**MATERIAL PROVIDED**:
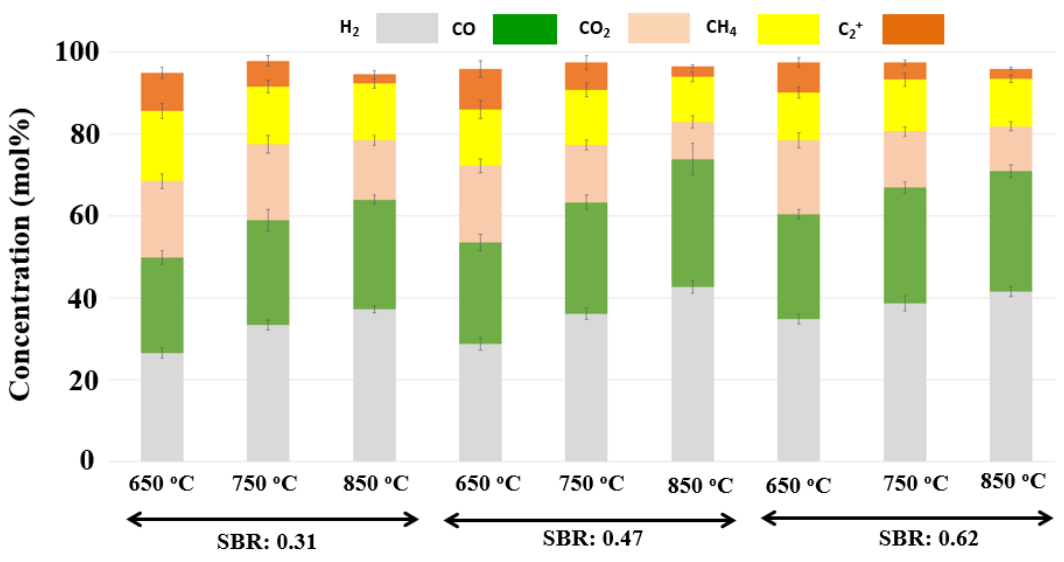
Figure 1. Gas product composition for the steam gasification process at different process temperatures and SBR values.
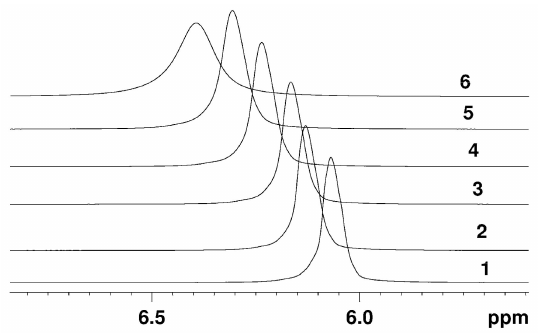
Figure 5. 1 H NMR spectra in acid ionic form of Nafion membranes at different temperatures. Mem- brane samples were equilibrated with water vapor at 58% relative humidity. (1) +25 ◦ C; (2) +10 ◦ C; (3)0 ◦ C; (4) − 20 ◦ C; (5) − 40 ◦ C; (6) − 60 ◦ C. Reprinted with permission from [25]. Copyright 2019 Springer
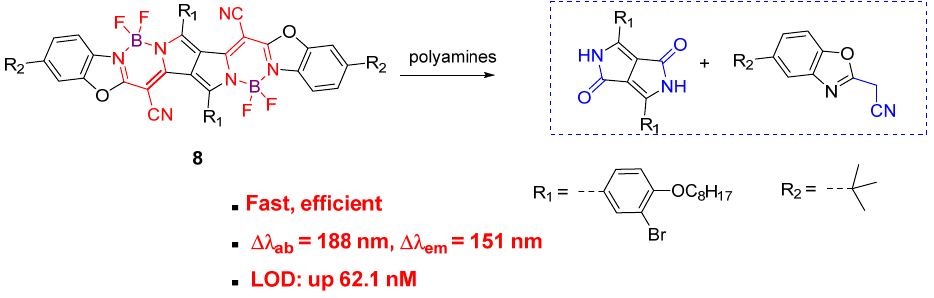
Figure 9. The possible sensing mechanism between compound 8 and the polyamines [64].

**TASK STATEMENT**:
Word for word, restate every line of the listing, omitting the pictures.

**EXERCISE OUTPUT**:
Figure 1. Gas product composition for the steam gasification process at different process temperatures and SBR values.
Figure 5. 1 H NMR spectra in acid ionic form of Nafion membranes at different temperatures. Mem- brane samples were equilibrated with water vapor at 58% relative humidity. (1) +25 ◦ C; (2) +10 ◦ C; (3)0 ◦ C; (4) − 20 ◦ C; (5) − 40 ◦ C; (6) − 60 ◦ C. Reprinted with permission from [25]. Copyright 2019 Springer
Figure 9. The possible sensing mechanism between compound 8 and the polyamines [64].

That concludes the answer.